ABOUT THIS TASK: Look through the data below and extract, unchanged, the lines from the one that contains "right shoulder: (34, 89)" to the one that contains "left ankle: (93, 175)", both included.

Human pose images with coordinates
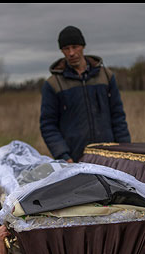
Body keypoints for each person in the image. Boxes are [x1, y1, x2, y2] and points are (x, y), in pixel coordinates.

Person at [40, 25, 131, 163]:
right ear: (62, 51)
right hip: (75, 160)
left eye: (75, 47)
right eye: (66, 48)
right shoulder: (53, 84)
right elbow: (48, 125)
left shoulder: (106, 76)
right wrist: (64, 156)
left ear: (83, 46)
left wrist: (125, 151)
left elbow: (118, 116)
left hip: (110, 156)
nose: (71, 53)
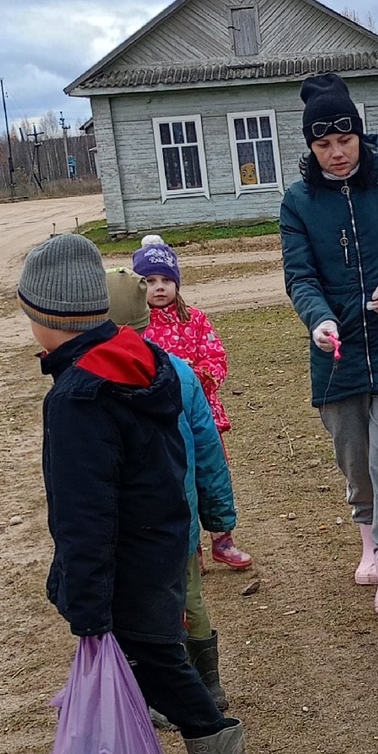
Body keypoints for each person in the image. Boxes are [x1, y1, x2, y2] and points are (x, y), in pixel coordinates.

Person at [18, 232, 254, 754]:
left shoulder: (78, 396)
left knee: (153, 657)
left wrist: (86, 593)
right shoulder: (143, 361)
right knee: (126, 652)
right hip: (164, 539)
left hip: (126, 555)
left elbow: (84, 510)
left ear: (47, 317)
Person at [279, 72, 378, 615]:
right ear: (310, 146)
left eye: (344, 141)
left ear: (359, 135)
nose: (337, 154)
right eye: (323, 145)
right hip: (336, 353)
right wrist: (319, 321)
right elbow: (300, 277)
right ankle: (369, 541)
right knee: (356, 459)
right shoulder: (298, 202)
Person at [105, 266, 234, 711]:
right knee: (189, 596)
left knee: (140, 603)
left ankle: (158, 690)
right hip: (178, 516)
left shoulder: (91, 377)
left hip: (125, 522)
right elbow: (210, 452)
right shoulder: (180, 372)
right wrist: (218, 519)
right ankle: (206, 683)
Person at [132, 239, 252, 572]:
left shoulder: (195, 320)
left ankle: (222, 539)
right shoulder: (137, 329)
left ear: (177, 283)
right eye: (150, 281)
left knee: (212, 477)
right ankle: (189, 549)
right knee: (176, 484)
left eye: (165, 281)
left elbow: (217, 357)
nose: (159, 288)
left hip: (203, 416)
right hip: (162, 421)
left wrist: (198, 378)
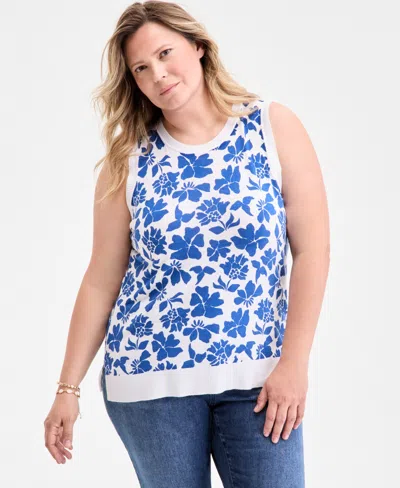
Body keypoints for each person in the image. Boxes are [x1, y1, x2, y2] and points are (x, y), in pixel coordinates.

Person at [43, 1, 330, 486]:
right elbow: (101, 279)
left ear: (198, 47)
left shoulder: (271, 127)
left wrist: (294, 363)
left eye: (164, 53)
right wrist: (67, 389)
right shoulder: (128, 161)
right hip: (149, 383)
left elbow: (312, 251)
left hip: (260, 377)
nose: (158, 74)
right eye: (141, 68)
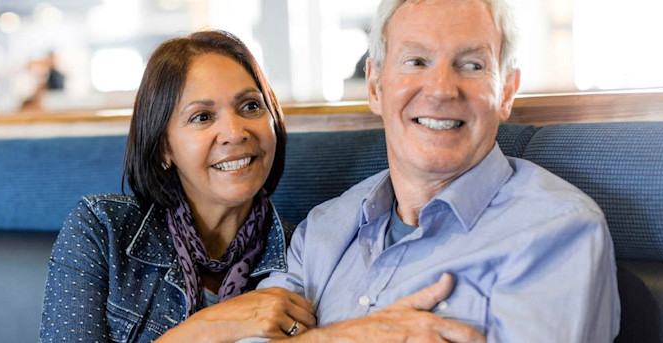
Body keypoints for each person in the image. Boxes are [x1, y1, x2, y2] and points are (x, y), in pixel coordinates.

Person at [254, 0, 620, 342]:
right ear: (375, 86)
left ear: (506, 91)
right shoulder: (320, 231)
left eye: (472, 65)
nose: (442, 89)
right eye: (416, 61)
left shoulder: (556, 230)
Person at [40, 30, 317, 342]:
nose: (235, 132)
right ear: (164, 147)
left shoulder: (307, 253)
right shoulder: (103, 228)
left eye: (250, 106)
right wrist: (209, 327)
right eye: (202, 117)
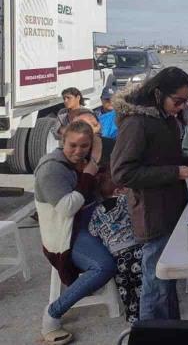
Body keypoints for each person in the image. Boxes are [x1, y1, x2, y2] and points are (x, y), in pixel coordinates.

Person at [111, 67, 188, 320]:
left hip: (171, 208)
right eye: (179, 101)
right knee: (156, 283)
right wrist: (174, 172)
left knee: (167, 279)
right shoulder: (136, 123)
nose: (183, 107)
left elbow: (161, 157)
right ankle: (151, 334)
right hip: (152, 213)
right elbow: (122, 173)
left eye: (186, 101)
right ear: (159, 93)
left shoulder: (165, 119)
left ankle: (171, 332)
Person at [34, 120, 116, 345]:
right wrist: (89, 175)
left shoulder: (84, 161)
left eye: (84, 146)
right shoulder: (51, 168)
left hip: (90, 223)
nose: (78, 151)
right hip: (66, 234)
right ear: (63, 142)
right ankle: (52, 314)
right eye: (73, 145)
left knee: (134, 242)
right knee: (104, 266)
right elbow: (67, 208)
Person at [88, 172, 143, 323]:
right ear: (118, 191)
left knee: (126, 288)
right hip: (136, 251)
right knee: (142, 284)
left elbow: (93, 231)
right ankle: (148, 313)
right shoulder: (126, 201)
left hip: (117, 258)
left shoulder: (96, 213)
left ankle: (133, 319)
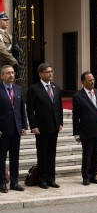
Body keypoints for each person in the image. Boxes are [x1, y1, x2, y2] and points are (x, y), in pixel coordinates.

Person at [26, 63, 63, 189]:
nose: (50, 74)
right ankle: (41, 179)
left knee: (52, 154)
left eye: (51, 71)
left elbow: (59, 107)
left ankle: (51, 178)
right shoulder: (34, 89)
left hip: (54, 126)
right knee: (42, 154)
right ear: (41, 74)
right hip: (41, 127)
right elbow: (30, 110)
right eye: (47, 72)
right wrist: (33, 126)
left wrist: (60, 122)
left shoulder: (56, 87)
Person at [72, 71, 97, 186]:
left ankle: (93, 175)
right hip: (86, 130)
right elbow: (75, 117)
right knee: (87, 155)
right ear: (83, 82)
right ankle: (86, 177)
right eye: (89, 80)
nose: (92, 82)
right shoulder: (78, 96)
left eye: (93, 79)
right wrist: (76, 133)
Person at [0, 65, 27, 193]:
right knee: (1, 157)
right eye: (8, 73)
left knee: (15, 157)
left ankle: (15, 182)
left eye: (12, 73)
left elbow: (22, 109)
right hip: (2, 130)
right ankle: (2, 183)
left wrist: (24, 126)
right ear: (2, 76)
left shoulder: (19, 89)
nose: (11, 75)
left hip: (16, 128)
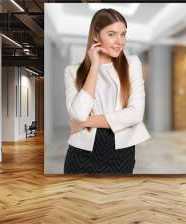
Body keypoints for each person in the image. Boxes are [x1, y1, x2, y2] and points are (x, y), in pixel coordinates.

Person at [63, 8, 150, 174]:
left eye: (123, 34)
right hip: (81, 155)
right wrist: (94, 66)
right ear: (96, 36)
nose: (120, 41)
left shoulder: (132, 64)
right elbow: (80, 114)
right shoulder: (72, 71)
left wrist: (86, 122)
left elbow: (136, 114)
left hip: (121, 153)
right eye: (112, 34)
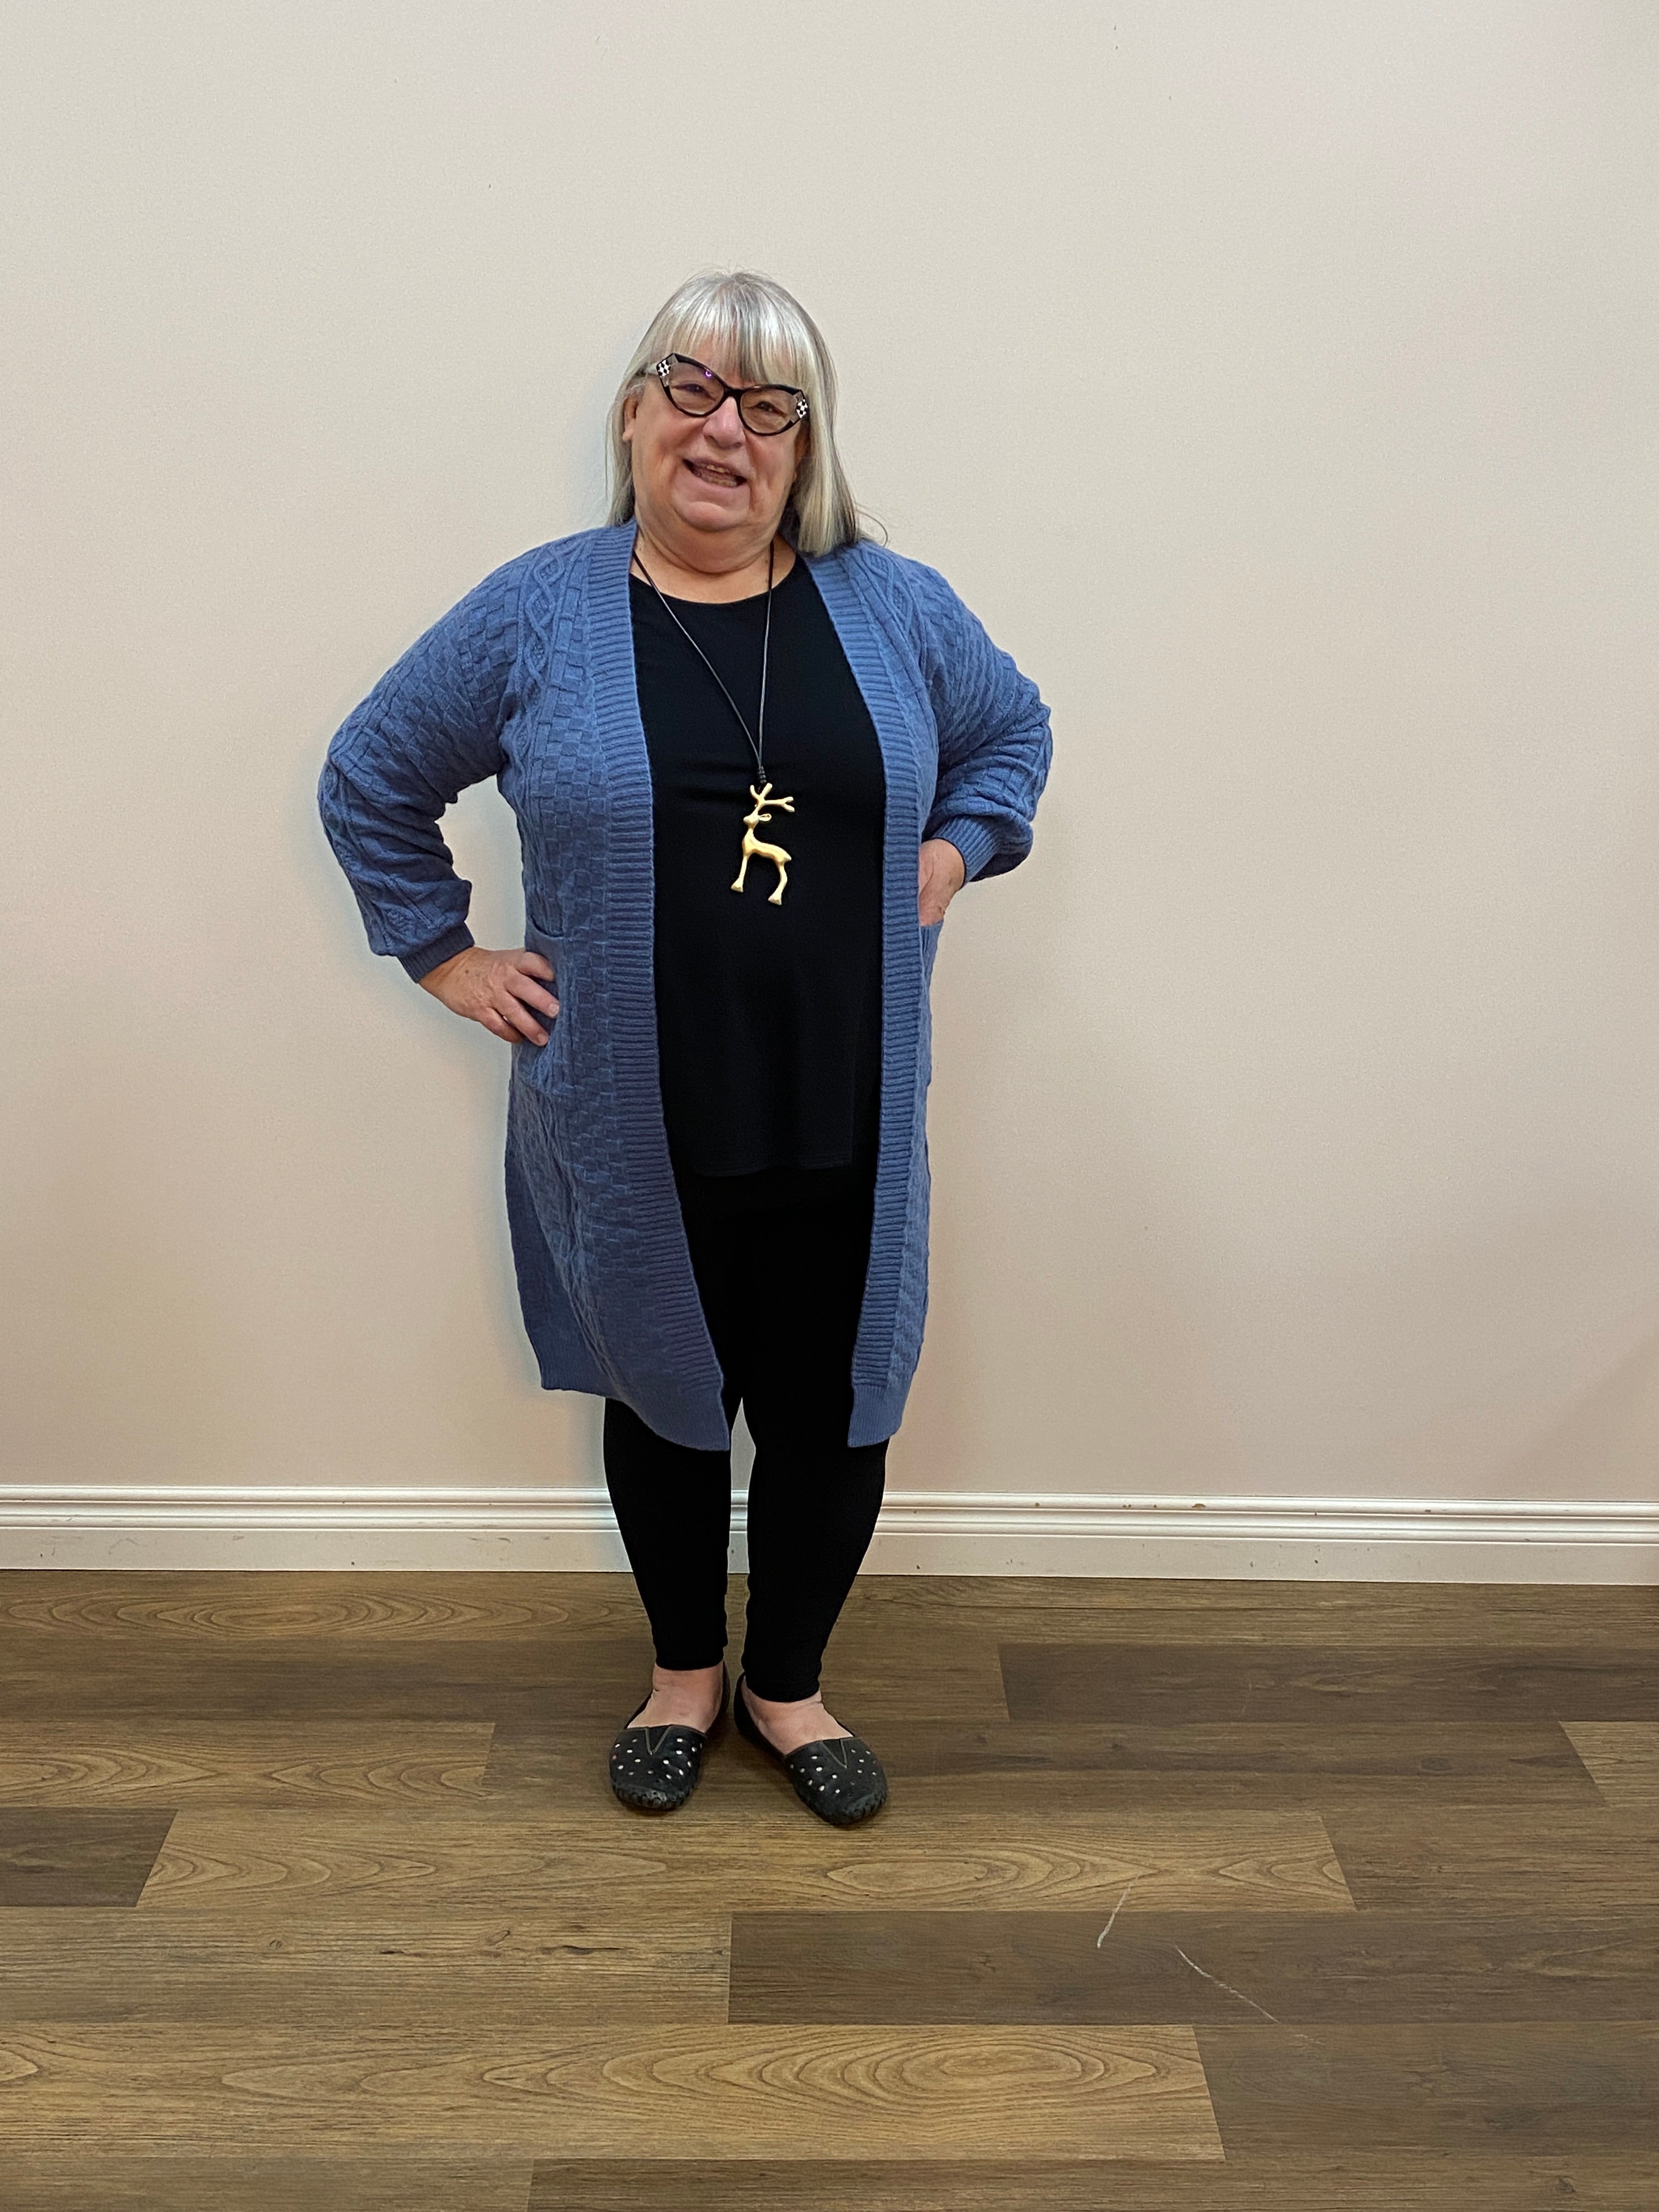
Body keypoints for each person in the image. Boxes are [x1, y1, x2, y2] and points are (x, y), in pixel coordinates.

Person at [318, 269, 1052, 1828]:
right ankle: (681, 1680)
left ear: (807, 447)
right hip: (629, 1114)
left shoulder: (891, 606)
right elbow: (372, 772)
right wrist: (445, 955)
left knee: (834, 1405)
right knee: (661, 1395)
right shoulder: (541, 610)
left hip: (848, 1105)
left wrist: (960, 847)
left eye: (770, 406)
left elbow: (1010, 731)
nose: (727, 430)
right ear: (635, 415)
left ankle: (787, 1687)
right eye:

EXERCISE SOLUTION:
right shoulder: (34, 89)
left hip: (54, 126)
right knee: (42, 154)
right ear: (41, 74)
right hip: (41, 127)
right elbow: (30, 110)
right eye: (47, 72)
right wrist: (33, 126)
left wrist: (60, 122)
left shoulder: (56, 87)
Person at [72, 71, 97, 186]:
left ankle: (93, 175)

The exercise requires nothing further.